On Fri, Oct 15, 2010 at 10:22 PM, Tom Lane <tgl@xxxxxxxxxxxxx> wrote:
Alvaro Herrera <alvherre@xxxxxxxxxxxxxxxxx> writes:The latter.
> If we analyze the parent, do we also update the children stats, or is it
> just that we keep two stats for the parent, one with children and one
> without, both being updated when the parent is analyzed?
The trick here is that we need to fire an analyze on the parent even
though only its children may have had any updates.
> If the latter's the case, maybe we should modify ANALYZE a bit more, so
> that we can analyze the whole hierarchy in one go, and store the lot of
> stats with a single pass (each child alone, the parent alone, the parent
> plus children). However it's not real clear how would this work with
> multiple inheritance levels.
An issue with automatically analyzing the entire hierarchy is 'abstract' table definitions. I've got a set of tables for storing the same data at different granularities of aggregation. Within each granularity, I've got partitions, but because the set of columns is identical for each granularity, I've got an abstract table definition that is inherited by everything. I don't need or want statistics kept on that table because I never query across the abstract table, only the parent table of each aggregation granularity
create table abstract_fact_table (
time timestamp,
measure1 bigint,
measure2 bigint,
measure3 bigint,
fk1 bigint,
fk2 bigint
);
create table minute_scale_fact_table (
} inherits abstract_fact_table;
// Then there are several partitions for minute scale data
create table hour_scale_fact_table (
) inherits abstract_fact_table;
// then several partitions for hour scale data
etc. I do run queries on the minute_scale_fact_table and hour_scale_fact_table but never do so on abstract_fact_table. I could certainly modify my schema such that the abstract table goes away entirely easily enough, but I find this easier for new developers to come in and comprehend, since the similarity between the table definitions is explicit.

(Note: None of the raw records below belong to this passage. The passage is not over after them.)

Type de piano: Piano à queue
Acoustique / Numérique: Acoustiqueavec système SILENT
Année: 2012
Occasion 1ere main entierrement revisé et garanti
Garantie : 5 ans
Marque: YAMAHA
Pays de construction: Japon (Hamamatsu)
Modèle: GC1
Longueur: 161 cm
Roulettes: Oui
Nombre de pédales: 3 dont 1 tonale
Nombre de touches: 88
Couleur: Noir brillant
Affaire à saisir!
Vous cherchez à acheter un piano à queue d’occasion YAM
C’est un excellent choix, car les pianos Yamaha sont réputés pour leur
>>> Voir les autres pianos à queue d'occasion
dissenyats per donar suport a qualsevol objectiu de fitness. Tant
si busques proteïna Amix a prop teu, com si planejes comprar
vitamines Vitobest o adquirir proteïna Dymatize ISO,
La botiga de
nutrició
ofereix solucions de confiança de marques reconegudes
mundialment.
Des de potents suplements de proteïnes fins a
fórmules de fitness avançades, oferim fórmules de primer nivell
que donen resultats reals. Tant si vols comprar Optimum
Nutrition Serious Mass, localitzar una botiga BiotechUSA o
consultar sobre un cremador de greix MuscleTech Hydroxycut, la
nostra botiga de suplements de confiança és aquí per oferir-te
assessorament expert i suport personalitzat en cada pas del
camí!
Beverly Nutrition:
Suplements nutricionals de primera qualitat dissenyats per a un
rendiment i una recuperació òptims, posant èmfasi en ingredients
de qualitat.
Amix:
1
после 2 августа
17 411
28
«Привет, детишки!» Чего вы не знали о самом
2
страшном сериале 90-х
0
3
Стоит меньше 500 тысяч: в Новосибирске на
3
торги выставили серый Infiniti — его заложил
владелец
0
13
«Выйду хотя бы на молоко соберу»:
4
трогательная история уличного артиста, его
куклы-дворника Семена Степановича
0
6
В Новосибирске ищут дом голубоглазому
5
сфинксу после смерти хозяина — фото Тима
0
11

I'm glad this topic came up, as I was unaware that I need to run analyze on the parent partitions separately - and no data is every inserted directly into the top level of each granularity hierarchy, so it will never fire by itself.
If I am using ORM and I've got functionality in a common baseclass in the source code, I'll often implement its mapping in the database via a parent table that the table for any subclass mapping can inherit from. Again, I have no interest in maintaining statistics on the parent table, since I never query against it directly.